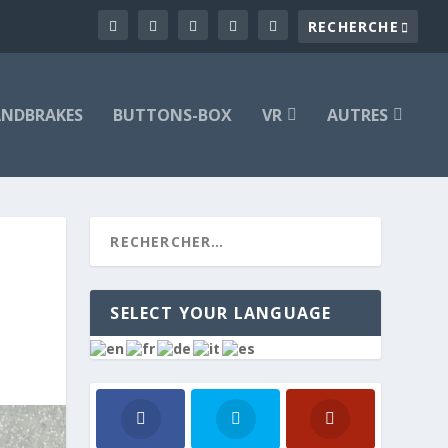
NDBRAKES
BUTTONS-BOX
VR
AUTRES
SELECT YOUR LANGUAGE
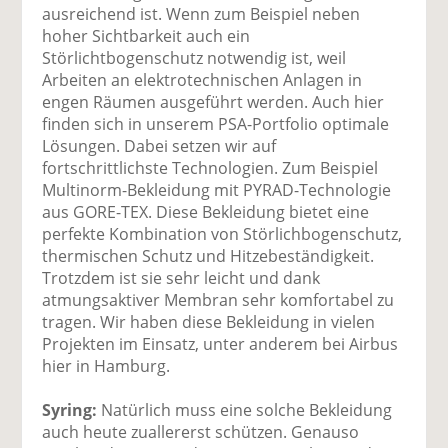
ausreichend ist. Wenn zum Beispiel neben
hoher Sichtbarkeit auch ein
Störlichtbogenschutz notwendig ist, weil
Arbeiten an elektrotechnischen Anlagen in
engen Räumen ausgeführt werden. Auch hier
finden sich in unserem PSA-Portfolio optimale
Lösungen. Dabei setzen wir auf
fortschrittlichste Technologien. Zum Beispiel
Multinorm-Bekleidung mit PYRAD-Technologie
aus GORE-TEX. Diese Bekleidung bietet eine
perfekte Kombination von Störlichbogenschutz,
thermischen Schutz und Hitzebeständigkeit.
Trotzdem ist sie sehr leicht und dank
atmungsaktiver Membran sehr komfortabel zu
tragen. Wir haben diese Bekleidung in vielen
Projekten im Einsatz, unter anderem bei Airbus
hier in Hamburg.
Syring:
Natürlich muss eine solche Bekleidung
auch heute zuallererst schützen. Genauso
_ _ _ _ _ _ _
• [What you will do]: Every line from the one containing "atmungsaktiver Membran sehr komfortabel zu" to the final line of the listing above should be set down exactly, with nothing added.

• [Completed task]:
atmungsaktiver Membran sehr komfortabel zu
tragen. Wir haben diese Bekleidung in vielen
Projekten im Einsatz, unter anderem bei Airbus
hier in Hamburg.
Syring:
Natürlich muss eine solche Bekleidung
auch heute zuallererst schützen. Genauso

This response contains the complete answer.